The rufous-necked puffbird (Malacoptila rufa) is a species of near-passerine bird in the family Bucconidae, the puffbirds, nunlets, and nunbirds. It is found in Bolivia, Brazil, and Peru.

==Taxonomy and systematics==

The rufous-necked puffbird has two subspecies, the nominate M. r. rufa and M. r. brunnescens.

==Description==

The rufous-necked puffbird is about 18 cm long and weighs about 39 to 46 g. It is somewhat unusual for a puffbird because it is unstreaked. The nominate subspecies' crown and cheeks are dark gray with narrow pale streaks and there is a large rufous loral spot. The nape has a wide rufous collar that extends onto the sides of the neck. The back is dark brown and the wings and tail a warmer brown. The underparts are shades of brown, darker on the breast and paler on the belly.
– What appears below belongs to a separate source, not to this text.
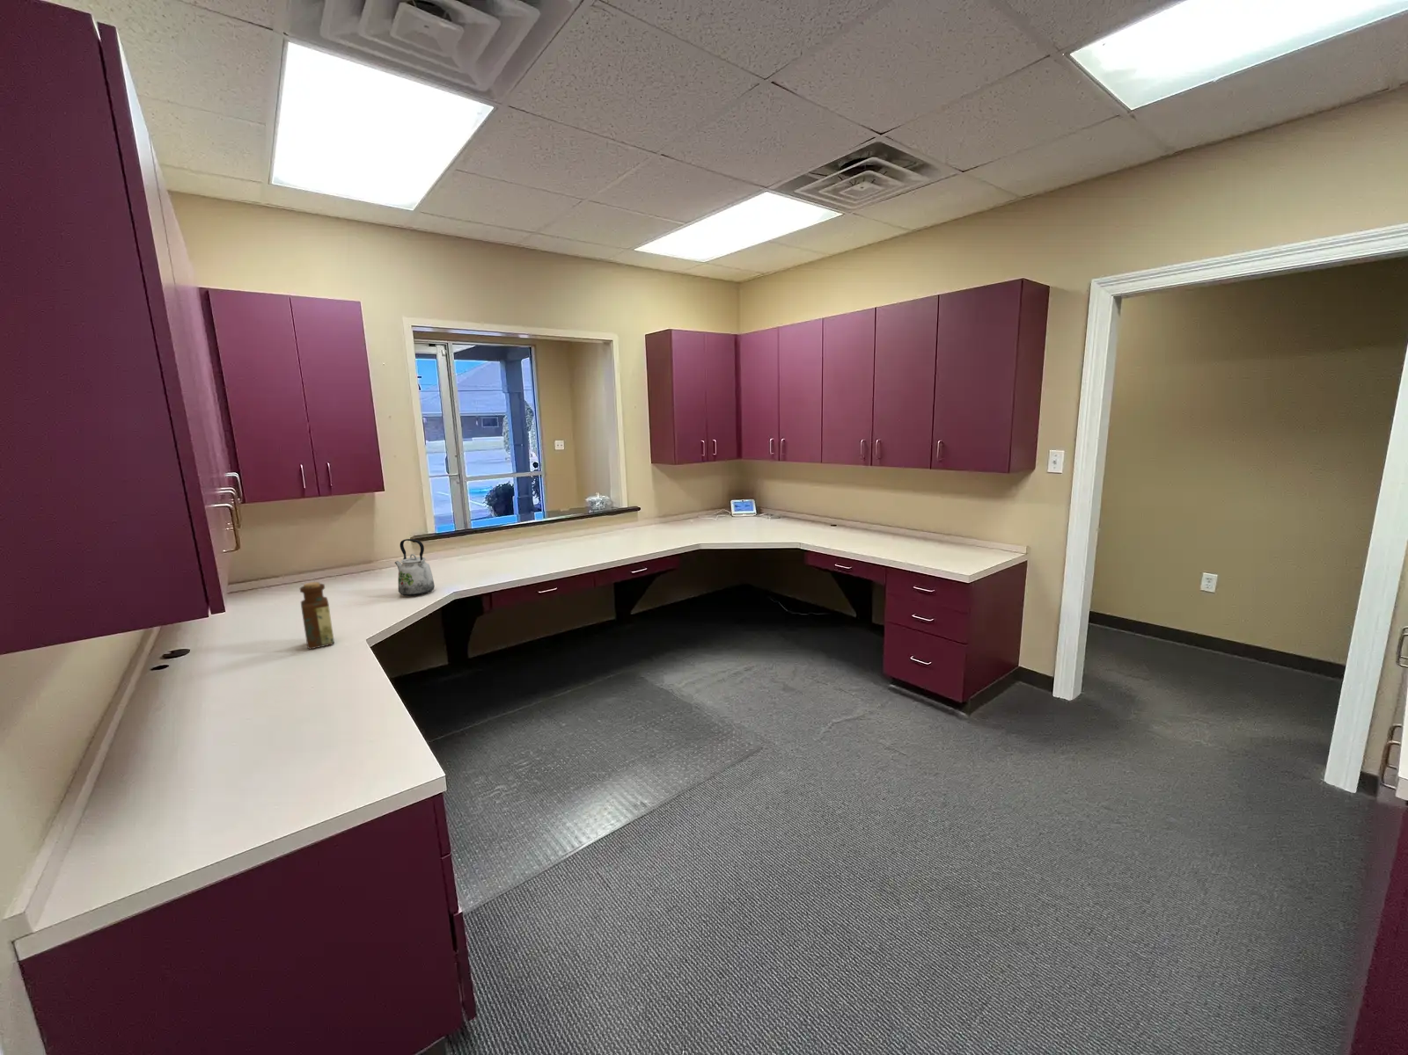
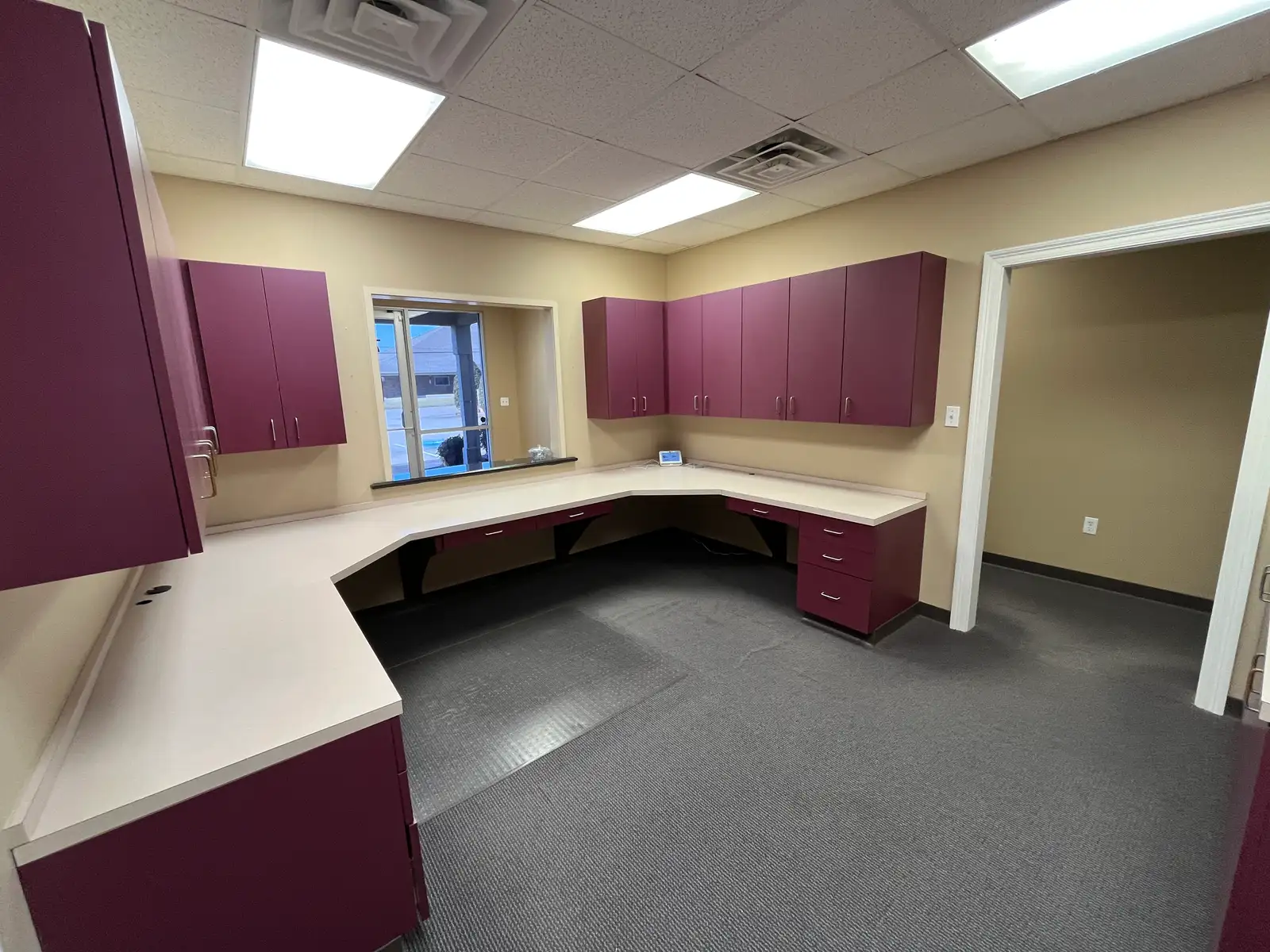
- bottle [299,581,335,649]
- kettle [395,539,436,597]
The upper breast has a white crescent with a thin black border under it. The bill is blue-gray to black, the eye dark brown or dark red, and the feet pale gray-brown to pale olive-gray. M. r. brunnescens is very similar to the nominate, differing mainly in the intensity of the colors.

==Distribution and habitat==

The rufous-necked puffbird is found in southern Amazonia. M. r. rufa occurs in northeastern Peru, northeastern Bolivia, and western Brazil south of the Amazon River and west of the Madeira River. M. r. brunnescens occurs in Brazil south of the Amazon and east of the Tapajós River to the Atlantic Ocean. Intergrades between the two subspecies occur between the Madeira and Tapajós. In most of its range it inhabits the understory of terra firme evergreen forest. In northeastern Peru it appears to be restricted to várzea forest.

==Behavior==
===Feeding===

The rufous-necked puffbird hunts from a perch several meters above the ground; it sallies to capture prey from vegetation or the ground. Its diet has not been studied extensively but is known to be mostly insects and other invertebrates with perhaps small vertebrates as well. It occasionally joins mixed-species foraging flocks and attends army ant swarms.

===Breeding===

Almost nothing is known about the rufous-necked puffbird's breeding phenology. One nest was in a tunnel in the ground.

===Vocalization===

The rufous-necked puffbird's song is "a long, descending musical trill, indistinguishable from songs of White-chested [Malacoptila fusca] and Semicollared [Malacoptila semicincta] puffbirds." Calls include "a thin seeeee whistle" and "an agitated harsh rasping series: trr'r'r'r'r-SHEEAH trr'r'r'r'r-SHEEAH trr'r'r'r'r-SHEEAH...".

==Status==

The IUCN has assessed the rufous-necked puffbird as being of Least Concern. It has a very large range, but its population has not been quantified and is believed to be decreasing. No specific threats have been identified.